水槽の人魚は、13年越しの愛に溺れる
碧と紫京院
真央はクリスマスに海里から受け取ったピアスを、マーメイドスイミングショーの公演中にだけつけるようになった。
「公演中に付けてるピアス。海里のピアスだろ。匂わせかよ」
人手が増えたことにより、公演前後の観客誘導は当番制になったらしい。
公演を終えた真央がおやつ時に昼食を取っていた際、尋ねてきた碧が釘を差しに来た。バレるのが早すぎる。
(このピアスを付けて公演をするようになってから、まだ一週間と経っていないのに……)
顔は碧の目敏さに驚きながら、指摘した。
「目敏いですね、碧さん」
「海里がガキの頃から、ずっと気に入っていて付けてた奴だからな。付き合いの長ければ、誰だってわかんだろ」
「え、そうなの?私、12年前はこのピアス見たことないし、新品みたいにピカピカだったよ……?」
「リメイクか、直しに出したんだろ。
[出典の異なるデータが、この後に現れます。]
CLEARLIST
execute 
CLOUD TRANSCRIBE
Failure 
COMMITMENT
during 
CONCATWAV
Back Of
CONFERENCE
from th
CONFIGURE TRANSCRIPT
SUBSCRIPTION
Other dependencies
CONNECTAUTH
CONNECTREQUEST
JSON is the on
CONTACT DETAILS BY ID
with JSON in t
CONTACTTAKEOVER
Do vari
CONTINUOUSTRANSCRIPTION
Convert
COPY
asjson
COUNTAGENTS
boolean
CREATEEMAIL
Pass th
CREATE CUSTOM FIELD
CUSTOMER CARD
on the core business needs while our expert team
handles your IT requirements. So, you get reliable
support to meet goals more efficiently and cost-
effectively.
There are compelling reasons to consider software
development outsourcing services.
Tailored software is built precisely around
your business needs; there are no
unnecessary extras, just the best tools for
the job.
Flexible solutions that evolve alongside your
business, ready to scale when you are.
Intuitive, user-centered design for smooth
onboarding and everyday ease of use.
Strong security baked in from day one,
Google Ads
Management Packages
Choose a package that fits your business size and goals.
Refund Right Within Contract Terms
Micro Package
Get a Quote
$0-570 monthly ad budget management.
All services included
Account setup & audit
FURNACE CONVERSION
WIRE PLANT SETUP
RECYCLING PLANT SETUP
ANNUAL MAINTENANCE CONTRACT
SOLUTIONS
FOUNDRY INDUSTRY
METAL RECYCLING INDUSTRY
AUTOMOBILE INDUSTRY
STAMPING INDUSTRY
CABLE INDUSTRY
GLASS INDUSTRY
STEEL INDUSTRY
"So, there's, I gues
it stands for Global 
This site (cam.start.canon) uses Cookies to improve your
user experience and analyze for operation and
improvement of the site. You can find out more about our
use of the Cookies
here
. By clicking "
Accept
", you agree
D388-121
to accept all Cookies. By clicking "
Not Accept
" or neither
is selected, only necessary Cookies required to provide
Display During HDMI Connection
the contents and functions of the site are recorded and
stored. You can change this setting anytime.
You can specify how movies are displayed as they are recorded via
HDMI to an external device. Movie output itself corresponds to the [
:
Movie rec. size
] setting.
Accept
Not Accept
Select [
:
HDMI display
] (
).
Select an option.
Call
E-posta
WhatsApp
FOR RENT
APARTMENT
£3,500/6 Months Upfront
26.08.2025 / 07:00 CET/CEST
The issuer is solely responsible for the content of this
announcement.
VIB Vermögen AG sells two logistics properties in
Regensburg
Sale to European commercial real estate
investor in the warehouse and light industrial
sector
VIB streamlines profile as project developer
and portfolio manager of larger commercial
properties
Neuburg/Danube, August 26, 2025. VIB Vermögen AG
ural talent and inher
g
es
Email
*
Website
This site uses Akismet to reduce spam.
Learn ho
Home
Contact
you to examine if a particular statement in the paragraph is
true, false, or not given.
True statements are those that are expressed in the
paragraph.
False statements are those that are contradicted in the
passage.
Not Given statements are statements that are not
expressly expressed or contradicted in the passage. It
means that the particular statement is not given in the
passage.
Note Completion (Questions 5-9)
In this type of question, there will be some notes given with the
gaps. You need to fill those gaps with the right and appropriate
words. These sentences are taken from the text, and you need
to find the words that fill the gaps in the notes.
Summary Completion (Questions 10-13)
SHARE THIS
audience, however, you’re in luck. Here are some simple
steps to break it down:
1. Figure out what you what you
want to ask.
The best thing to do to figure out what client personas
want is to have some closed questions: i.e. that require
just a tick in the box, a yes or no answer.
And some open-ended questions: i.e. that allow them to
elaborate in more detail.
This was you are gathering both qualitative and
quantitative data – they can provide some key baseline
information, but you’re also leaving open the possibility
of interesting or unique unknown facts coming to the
それ、付け始めたのは……真央がいなくなった頃からだったか?覚えてねーけど。あんま下手なことすんなよ。真央は里海水族館の稼ぎ頭だ。変なファンが自爆テロでも起こしたら、やべーぞ」
「自爆テロ……」
ピアス一個で里海水族館が吹っ飛ぶような、自爆テロを起こされては堪らない。真央には真里亜のような、ガチ恋勢の厄介ファンなど存在しないとわかっていても……海里から指摘された真央は、もしものことを考えてしまった。
(碧さんの言う通り、だよね……)
真央はピアスを外して大切にポケットへ押し込む。勢いよく惣菜パンを口に入れ、売店に向かって歩き出した。
年末年始は休みの商業施設が多いので、館内は娯楽を求めにやってきた家族連れで溢れ返っている。
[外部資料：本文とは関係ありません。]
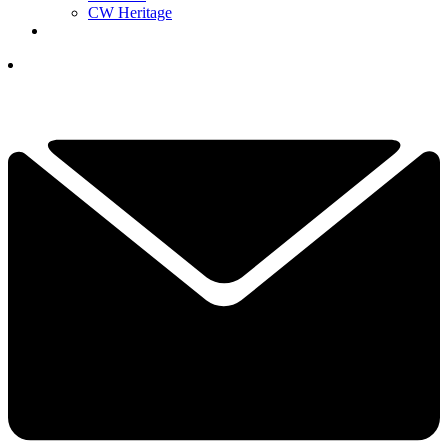
CW Heritage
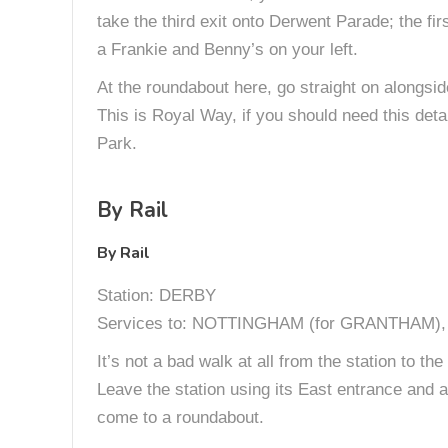
take the third exit onto Derwent Parade; the f
a Frankie and Benny’s on your left.
At the roundabout here, go straight on alongsid
This is Royal Way, if you should need this deta
Park.
By Rail
By Rail
Station: DERBY
Services to: NOTTINGHAM (for GRANTHAM
It’s not a bad walk at all from the station to t
Leave the station using its East entrance and ai
come to a roundabout.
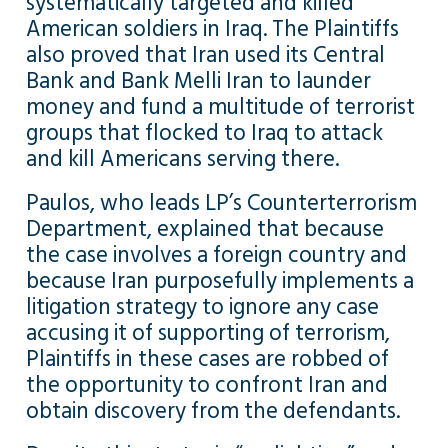
systematically targeted and killed
American soldiers in Iraq. The Plaintiffs
also proved that Iran used its Central
Bank and Bank Melli Iran to launder
money and fund a multitude of terrorist
groups that flocked to Iraq to attack
and kill Americans serving there.
Paulos, who leads LP’s Counterterrorism
Department, explained that because
the case involves a foreign country and
because Iran purposefully implements a
litigation strategy to ignore any case
accusing it of supporting of terrorism,
Plaintiffs in these cases are robbed of
the opportunity to confront Iran and
obtain discovery from the defendants.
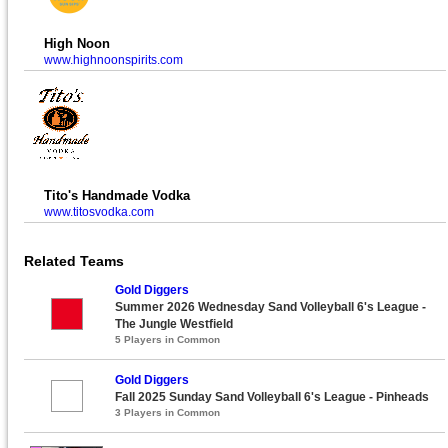
High Noon
www.highnoonspirits.com
Tito's Handmade Vodka
www.titosvodka.com
Related Teams
Gold Diggers
Summer 2026 Wednesday Sand Volleyball 6's League -
The Jungle Westfield
5 Players in Common
Gold Diggers
Fall 2025 Sunday Sand Volleyball 6's League - Pinheads
3 Players in Common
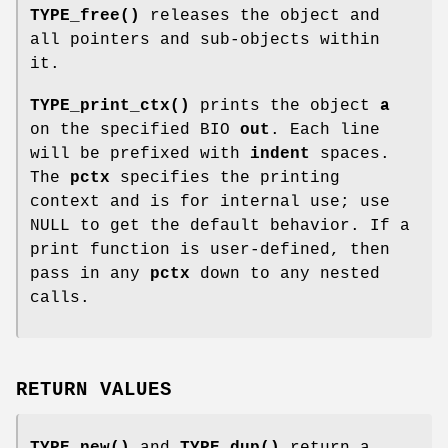
TYPE_free()
releases the object and
all pointers and sub-objects within
it.
TYPE_print_ctx()
prints the object
a
on the specified BIO
out
. Each line
will be prefixed with
indent
spaces.
The
pctx
specifies the printing
context and is for internal use; use
NULL to get the default behavior. If a
print function is user-defined, then
pass in any
pctx
down to any nested
calls.
RETURN VALUES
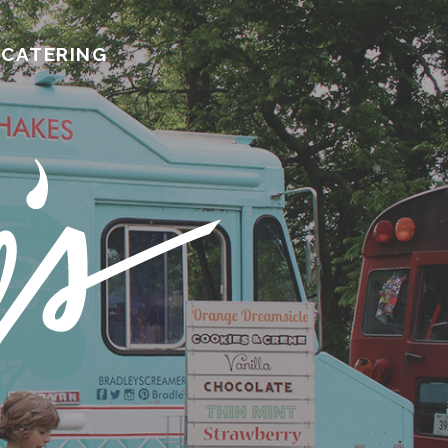
CATERING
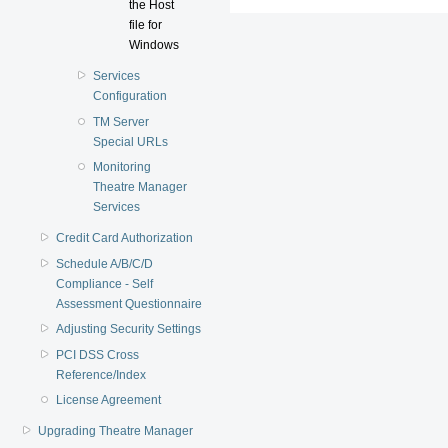
the Host
file for
Windows
Services
Configuration
TM Server
Special URLs
Monitoring
Theatre Manager
Services
Credit Card Authorization
Schedule A/B/C/D
Compliance - Self
Assessment Questionnaire
Adjusting Security Settings
PCI DSS Cross
Reference/Index
License Agreement
Upgrading Theatre Manager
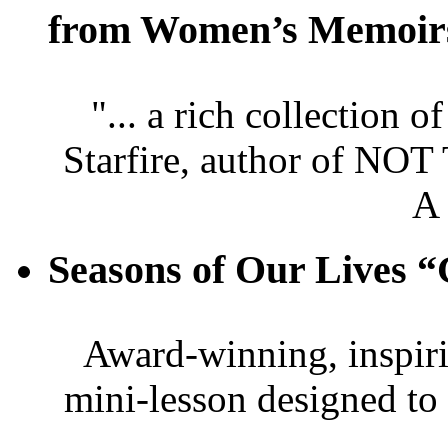
from Women’s Memoir
"... a rich collection 
Starfire, author of
A
Seasons of Our Live
Award-winning, inspir
mini-lesson designed to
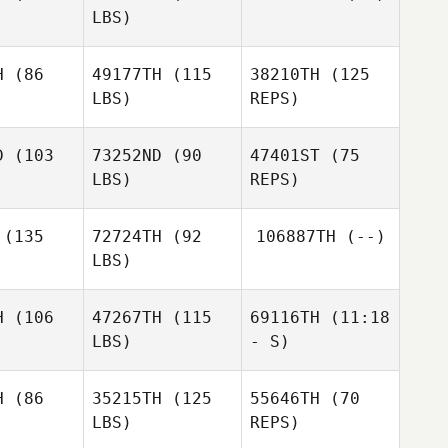
LBS)
Leslie
Leslie
dler
Sadler
H
(86
49177TH
(115
38210TH
(125
Charles
LBS)
REPS)
Schwab
Kaleo
Kaleo
Cornwell
D
(103
73252ND
(90
47401ST
(75
nwell
LBS)
REPS)
Jason
Jason
Johnson
(135
72724TH
(92
106887TH
(--)
hnson
LBS)
Jason
Johnson
H
(106
47267TH
(115
69116TH
(11:18
Heather
LBS)
- S)
Heather
Granger
anger
H
(86
35215TH
(125
55646TH
(70
LBS)
REPS)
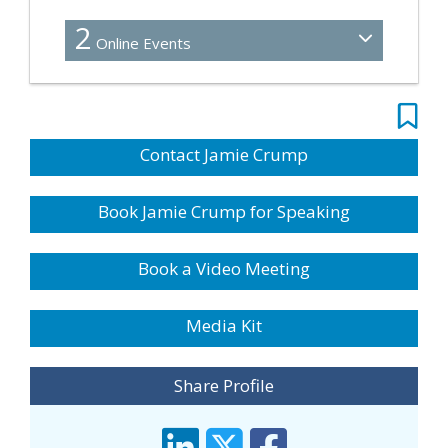
2
Online Events
Contact Jamie Crump
Book Jamie Crump for Speaking
Book a Video Meeting
Media Kit
Share Profile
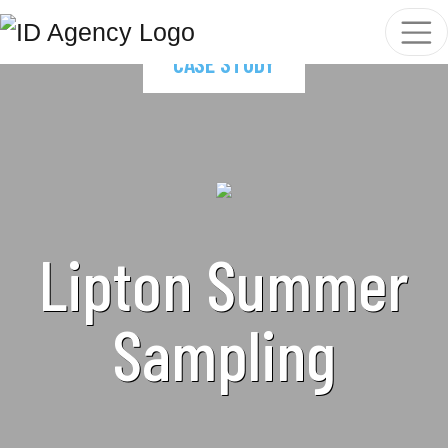
CASE STUDY
Lipton Summer
Sampling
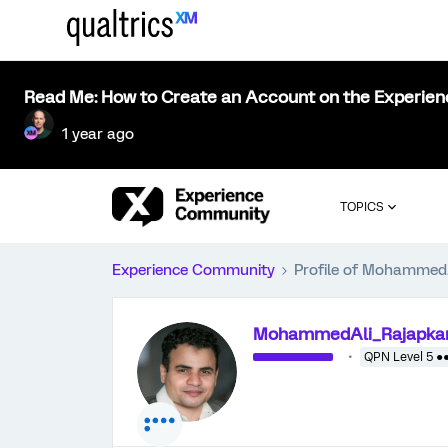
Read Me: How to Create an Account on the Experie
1 year ago
TOPICS
Experience Community
Profile of Mohammed
MohammedAli_Rajapka
QPN Level 5 ●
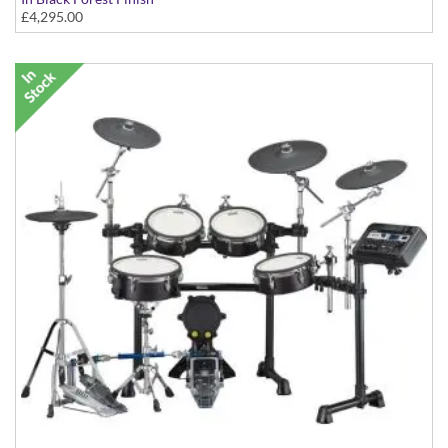
£4,295.00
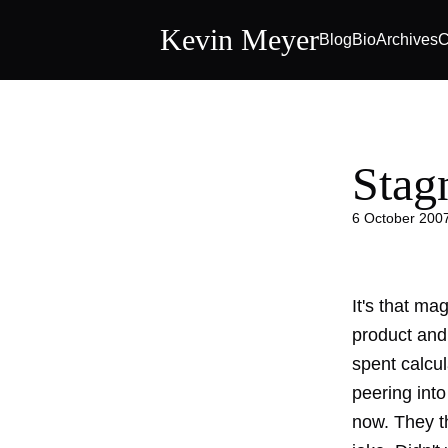
Kevin Meyer
Blog
Bio
Archives
C
Stag
6 October 200
It's that ma
product and
spent calcul
peering into
now. They th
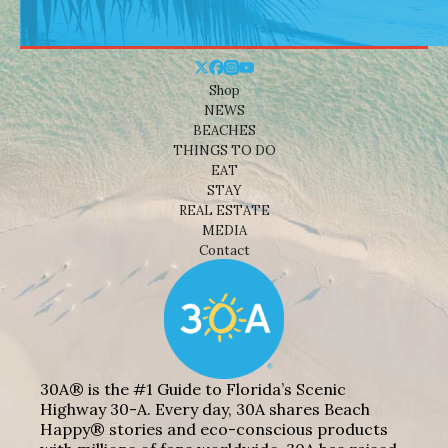
Shop
NEWS
BEACHES
THINGS TO DO
EAT
STAY
REAL ESTATE
MEDIA
Contact
30A® is the #1 Guide to Florida’s Scenic
Highway 30-A. Every day, 30A shares Beach
Happy® stories and eco-conscious products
ブランクのある飼育員達が入社たったの一週間で、飼育しているアイドル候補である海の仲間たちと呼吸を合わせて人前に出るのはいかがなものかと海里やベテラン従業員は難色を示していた。
碧が退職した後に入社した若い従業員が率先して手を上げたため、現在試験的に真央が提案したペンギンやイルカのショーが開催されている。
(一発目がはじめて来場した家族連れはちょっとハードル高いよなぁ……)
原則、長期休みを利用して水族館に姿を見せる家族連れは、長期休みを利用してしか水族館にやってこない。年に1度か2度来てくれたらいい方で、数年越しのリピーター狙いとならざるを得ない。